Association rule mining of the human gut microbiome.

作者信息

Zhang Yiyan, Ke Shanlin, Wang Xu-Wen, Sun Yizhou, Weiss Scott T, Liu Yang-Yu

机构信息

Curriculum in Bioinformatics and Computational Biology, University of North Carolina at Chapel Hill, Chapel Hill, 27599, USA.

Channing Division of Network Medicine, Department of Medicine, Brigham and Women's Hospital and Harvard Medical School, Boston, 02115, USA.

出版信息

Sci China Life Sci. 2025 Jun 23. doi: 10.1007/s11427-024-2865-1.

Abstract

The human gut carries a vast and diverse microbial community that is essential for human health. Understanding the structure of this complex community is a crucial step toward comprehending human-microbiome interactions.
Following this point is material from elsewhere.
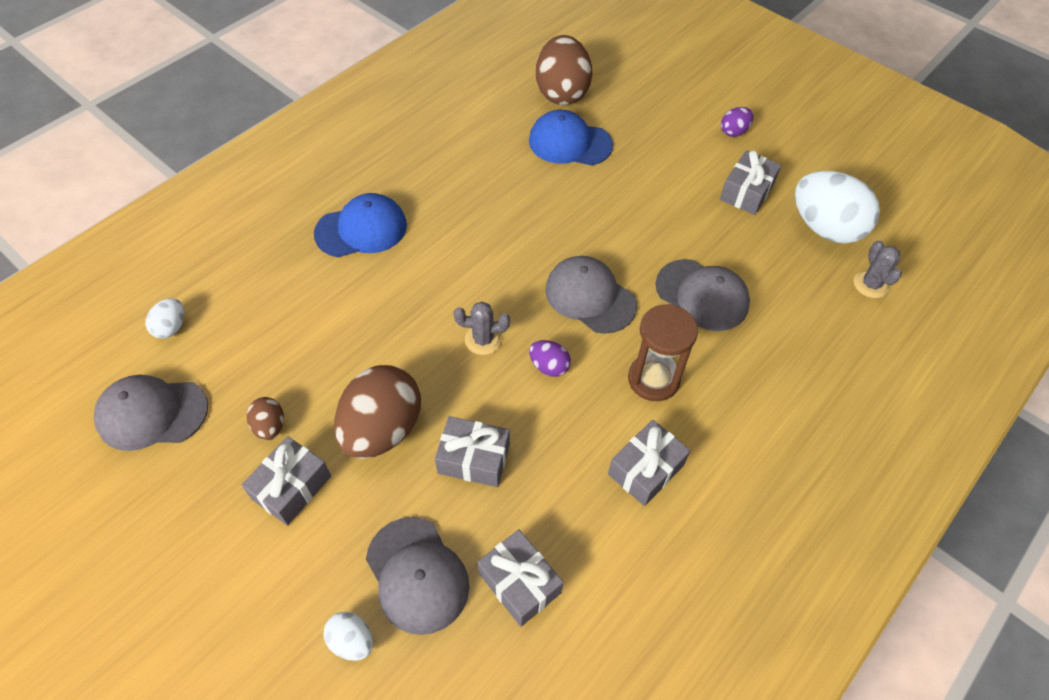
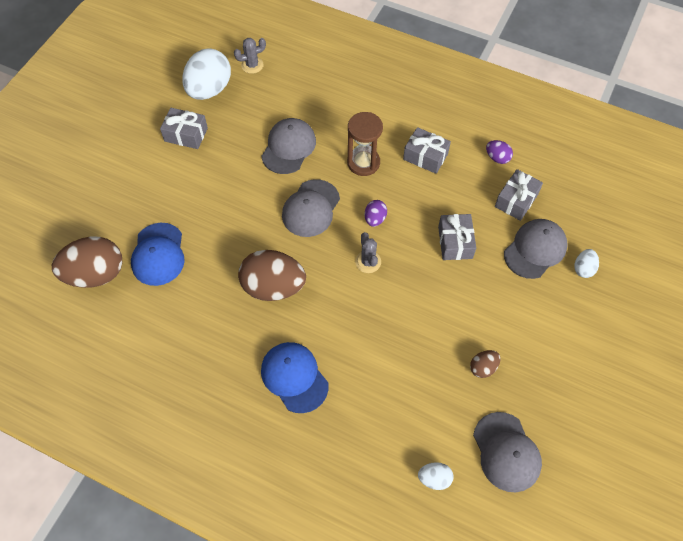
camera: 105 degrees left, 5 degrees up
grey gift [241,436,331,526] -> none
brown egg [334,365,421,459] -> brown egg moved to [238,250,306,301]
purple egg [721,107,753,137] -> purple egg moved to [486,140,513,164]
Traditional co-occurrence and correlation analyses typically focus on pairwise relationships and ignore higher-order relationships. Association rule mining (ARM) is a well-developed technique in data mining and has been applied to human microbiome data to identify higher-order relationships. Yet, existing attempts suffer from small sample sizes and low taxonomic resolution. We developed an advanced ARM framework and systematically investigated the interactions between microbial species using a public large-scale uniformly processed human microbiome data from the curatedMetagenomicData (CMD) together with ARM. First, we inferred association rules in the gut microbiome samples of healthy individuals (n=2,815) in CMD. Then we compared those rules with those inferred from the individuals with different diseases: inflammatory bowel disease (IBD, n=768), colorectal cancer (CRC, n=368), impaired glucose tolerance (IGT, n=199), and type 2 diabetes (T2D, n=164). Finally, we demonstrated that ARM is an efficient feature selection tool that can improve the performance of microbiome-based disease classification. Together, this study illustrates the higher-order microbial relationships in the human gut microbiome and highlights the critical importance of incorporating association rules in microbiome-based disease classification.

摘要

人类肠道中携带着一个庞大且多样的微生物群落,这对人类健康至关重要。了解这个复杂群落的结构是理解人类与微生物组相互作用的关键一步。传统的共现和相关性分析通常聚焦于成对关系,而忽略了高阶关系。关联规则挖掘(ARM)是数据挖掘中一项成熟的技术,已被应用于人类微生物组数据以识别高阶关系。然而,现有的尝试存在样本量小和分类分辨率低的问题。我们开发了一个先进的ARM框架,并使用来自精心整理的宏基因组数据(CMD)的公开大规模统一处理的人类微生物组数据,结合ARM系统地研究了微生物物种之间的相互作用。首先,我们在CMD中健康个体(n = 2815)的肠道微生物组样本中推断关联规则。然后我们将这些规则与从患有不同疾病的个体中推断出的规则进行比较:炎症性肠病(IBD,n = 768)、结直肠癌(CRC,n = 368)、糖耐量受损(IGT,n = 199)和2型糖尿病(T2D,n = 164)。最后,我们证明了ARM是一种有效的特征选择工具,可以提高基于微生物组的疾病分类性能。总之,这项研究阐明了人类肠道微生物组中的高阶微生物关系,并突出了在基于微生物组的疾病分类中纳入关联规则的至关重要性。